EXERCISE TASK 1: Please render every line of the stored data entries as a Markdown table with the columns "Row" and "Entry line". Leave out blank lines and the picture lines.

---*---

From: Joe Scheaffer (jsinvent@charter.net)
Date: Mon Sep 09 2002 - 10:43:58 PDT
If you do not have a drivers license, you still have the right drive, on PRIVATE
PROPERTY! Just not on public/government controlled roads.
Joe
Steve Grammont wrote:
> Hi Jonathon,
>
> >Yea but, try walking around in say Groom Lake NV and find out how fast your
> >right to walk vanishes.
>
> Incorrect. Your right to "walk" has not been removed or reduced at all.
> What you have been prevented from doing is walking, crawling, running,
> driving, flying, etc. in a restricted area. It is not the act of walking
> that is being questioned, but where the walking is being conducted that
> is. For example, you are not allowed to "walk" into my house uninvited,
> but your right to "walk" is not the issue. You can still walk around
> your cell after you are arrested, assuming that Mr. Beretta and his
> friend 40 Cal hollow point haven't removed that ability :-) So your
> right to "walk" remains completely intact. This is not the case with
> driving. If you lose your license to drive you are not allowed to drive
> under whatever conditions are imposed (life, 6 month suspension, etc.).
>
> >Yes, but I specifically stated that I would like an example regarding the
> >sale of personal property, not real property (land, buildings)
>
> I think you are looking at this from the wrong perspective. Personal
> property *can* be as restrictive as anything else if the buyer agrees to
> the seller's conditions. This is simple legal contract concept here.
> The fact that nearly all personal property does NOT come with strings
> attached is simply a function of that being the norm, not that there is
> no way it can happen.
>
> For years computer software has shipped with end user licenses forbidding
> the resale of the materials. This has been an ongoing issue for
> intellectual property items like software, music, etc. In fact, I just
> checked my copy of Microsoft Office. It says, quite clearly, that I have
> no right to resell it. So even if I wiped the product off my harddrive
> and sold the whole thing to someone, this is (technically) illegal. If I
> don't agree with that, then I am not allowed to buy the product. Plain
> and simple. Just because it is rarely enforced doesn't mean that it
> doesn't exist.
>
> Now, as for your comments about full auto weapons.

---*---

EXERCISE TASK 2: Write the next part of the mailing-list post about driving rights and resale restrictions, starting after its final line.

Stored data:
---*---

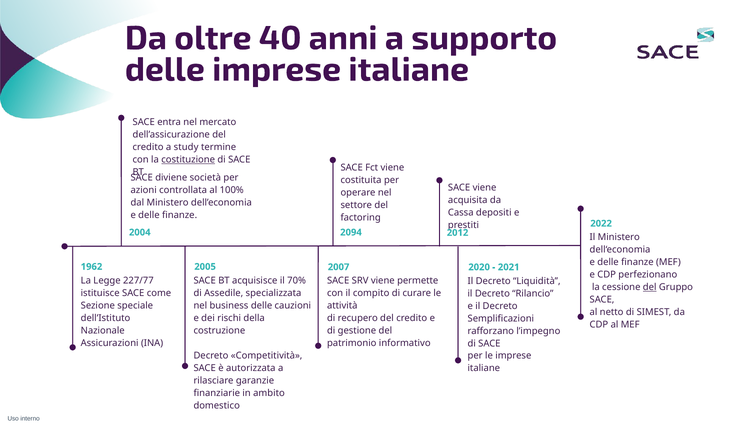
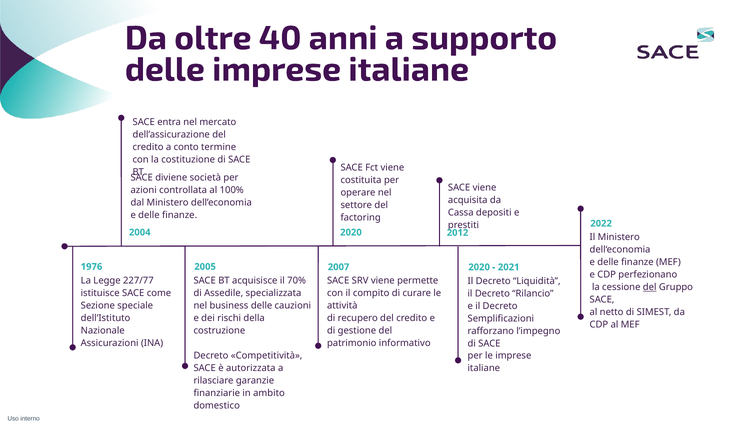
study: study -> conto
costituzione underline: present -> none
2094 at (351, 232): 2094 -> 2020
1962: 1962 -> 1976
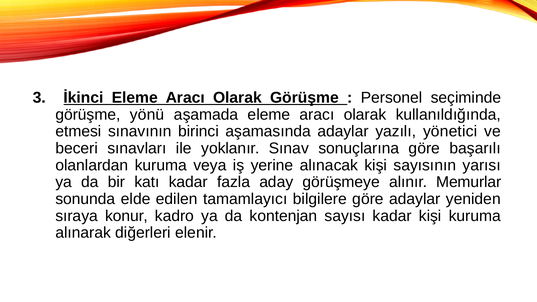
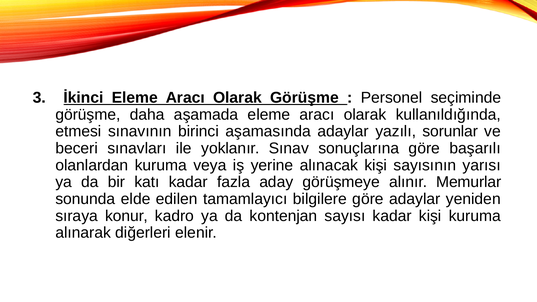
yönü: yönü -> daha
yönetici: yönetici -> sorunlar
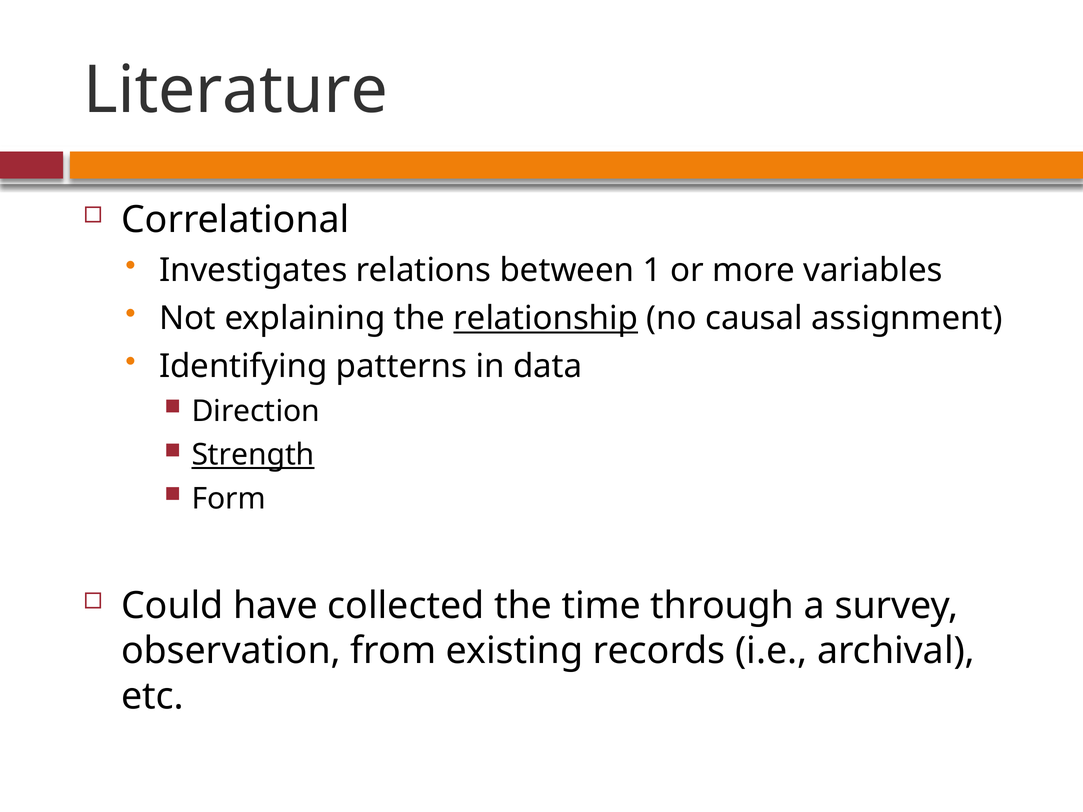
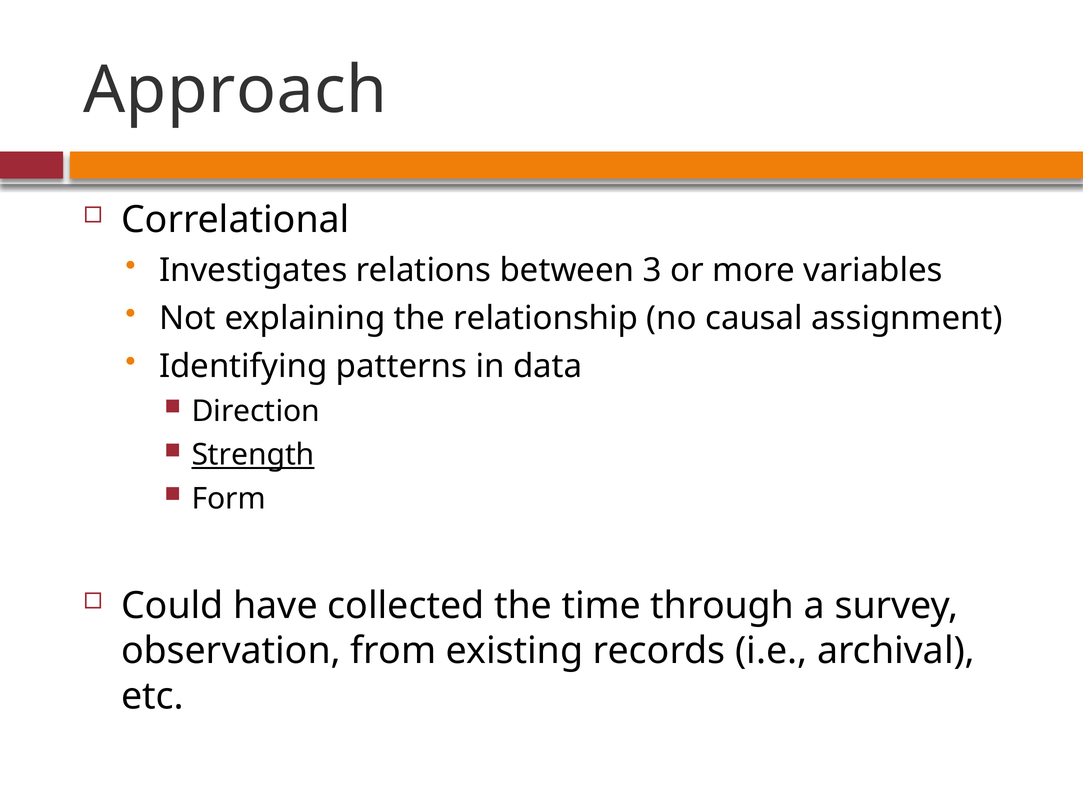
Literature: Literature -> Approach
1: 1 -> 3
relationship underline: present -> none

---*---

REPLY 1:
| Row | Entry line |
|---|---|
| 1 | study: study -> conto |
| 2 | costituzione underline: present -> none |
| 3 | 2094 at (351, 232): 2094 -> 2020 |
| 4 | 1962: 1962 -> 1976 |
| 5 | yönü: yönü -> daha |
| 6 | yönetici: yönetici -> sorunlar |
| 7 | Literature: Literature -> Approach |
| 8 | 1: 1 -> 3 |
| 9 | relationship underline: present -> none |

REPLY 2:
>
> >First of all you don't need a class 3 license to own an automatic weapon,
> >only to pay a one time transfer tax. Second, they are not in fact banned,
> >you can have them, they just regulate them under tax laws.
>
> You are partially correct. It is not true that anybody can have such
> weapons. *most* people can own a full automatic weapon if they are
> allowed to (i.e. not a felon, under treatment for drugs, etc.) *and*
> state and local laws don't prohibit it *and* it is "pre-ban" and
> registered on the NFA list. If you are not legally allowed to purchase
> the gun *or* the place you live forbids it *or* the gun is not on such a
> list, you can not own such a weapon as Joe Average Citizen and will go to
> jail for a very long time if you are caught with one.
>
> You are also incorrect about the "ban". The importation of complete
> machineguns is 100% illegal, so only those guns which were here prior to
> the change in laws are grandfathered. Therefore the term "ban" is
> completely correct. This is what we have to thank George Sr and the
> Congress for back in '86. I can have any license I want and I can still
> not import a functioning machinegun. Period. I can only import BATF
> approved demiled parts. Period.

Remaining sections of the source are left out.